Leland, Charles Godfrey (1824-1903)
Leland, Charles Godfrey (1824-1903)
Versatile American writer and folklorist who researched traditional witchcraft lore. He was born in Philadelphia, Pennsylvania, on August 15, 1824. He graduated from Princeton University and also studied at Heidelberg and Munich, after which he lived in Europe for a number of years. Leland became well known for his humorous dialect verse The Breitmann Ballads (1871) and for his research in gypsy lore and language. He first discovered and elucidated Shelta Thari, the secret language of the tinkers.
From 1886 onward, Leland was friendly with Maddalena, a Florentine fortune-teller and hereditary witch from Tuscany. She communicated to him the traditional witchcraft lore, which he published in Aradia; or, The Gospel of the Witches (1899; Weiser, 1974). The book played a prominent part as a source book in the modern revival of Wicca, or witchcraft, since the 1960s. Leland, a genial giant of a man, seemed fascinated by anything occult or mysterious. He died in Florence, Italy, March 20, 1903.
Sources:
Leland, Charles Godfrey. The Alternate Sex; or, The Female Intellect in Man, and the Masculine in Woman. London: P. Wellby, 1904.

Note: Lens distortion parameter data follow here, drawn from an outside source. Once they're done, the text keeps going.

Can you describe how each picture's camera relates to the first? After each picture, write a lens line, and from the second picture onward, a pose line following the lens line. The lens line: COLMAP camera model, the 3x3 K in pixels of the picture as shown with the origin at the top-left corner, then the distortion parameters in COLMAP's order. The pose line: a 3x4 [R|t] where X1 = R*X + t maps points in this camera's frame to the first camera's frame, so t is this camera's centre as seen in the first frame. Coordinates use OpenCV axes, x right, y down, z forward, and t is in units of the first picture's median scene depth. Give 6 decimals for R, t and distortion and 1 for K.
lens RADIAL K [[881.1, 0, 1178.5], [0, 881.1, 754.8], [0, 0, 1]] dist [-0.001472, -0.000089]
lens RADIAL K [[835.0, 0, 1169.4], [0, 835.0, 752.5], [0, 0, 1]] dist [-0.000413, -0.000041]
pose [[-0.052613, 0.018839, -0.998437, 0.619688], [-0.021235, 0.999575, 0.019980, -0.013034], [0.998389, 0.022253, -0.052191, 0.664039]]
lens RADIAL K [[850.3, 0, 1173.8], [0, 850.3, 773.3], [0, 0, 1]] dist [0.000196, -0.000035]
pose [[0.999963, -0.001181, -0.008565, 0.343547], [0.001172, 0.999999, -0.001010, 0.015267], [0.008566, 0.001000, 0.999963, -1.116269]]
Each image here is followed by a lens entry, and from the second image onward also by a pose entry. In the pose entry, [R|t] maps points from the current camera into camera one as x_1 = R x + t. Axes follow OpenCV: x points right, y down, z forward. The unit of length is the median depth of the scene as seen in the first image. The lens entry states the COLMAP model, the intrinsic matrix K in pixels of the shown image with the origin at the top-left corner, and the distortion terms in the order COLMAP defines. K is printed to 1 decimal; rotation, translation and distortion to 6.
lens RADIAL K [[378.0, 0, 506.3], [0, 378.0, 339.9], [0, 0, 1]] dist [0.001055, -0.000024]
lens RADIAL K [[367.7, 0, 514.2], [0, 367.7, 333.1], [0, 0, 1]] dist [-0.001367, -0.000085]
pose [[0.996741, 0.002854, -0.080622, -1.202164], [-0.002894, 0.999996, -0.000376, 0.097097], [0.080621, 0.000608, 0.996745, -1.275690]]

——. Aradia; or, The Gospel of the Witches. 1899. Reprint, New York: Samuel Weiser, 1974.
——. A Dictionary of Slang, Jargon, and Cant. London: Ballantyne Press, 1889. Reprint, Detroit: Gale Research, 1967.
——. The English Gipsies and their Language. New York: Hurd and Houghton, 1872. Reprint, Detroit: Gale Research, 1968.
——. The Gypsies. Boston: Houghton, Mifflin, 1882.
Leland, Charles Godfrey, and Albert Barrére. Gypsy Sorcery and Fortune-Telling. London: T. Fisher Unwin, 1891. Reprint, New Hyde Park, N.Y.: University Books, 1963. Reprint, New York: Dover Publications, 1971.
——. Memoirs. 1893. Reprint, Detroit: Gale Research, 1968.
——. The Mystic Will. New York: Hero Publishers, 1972. Pennell, Elizabeth. Charles Godfrey Leland. Boston: Houghton, Mifflin, 1906.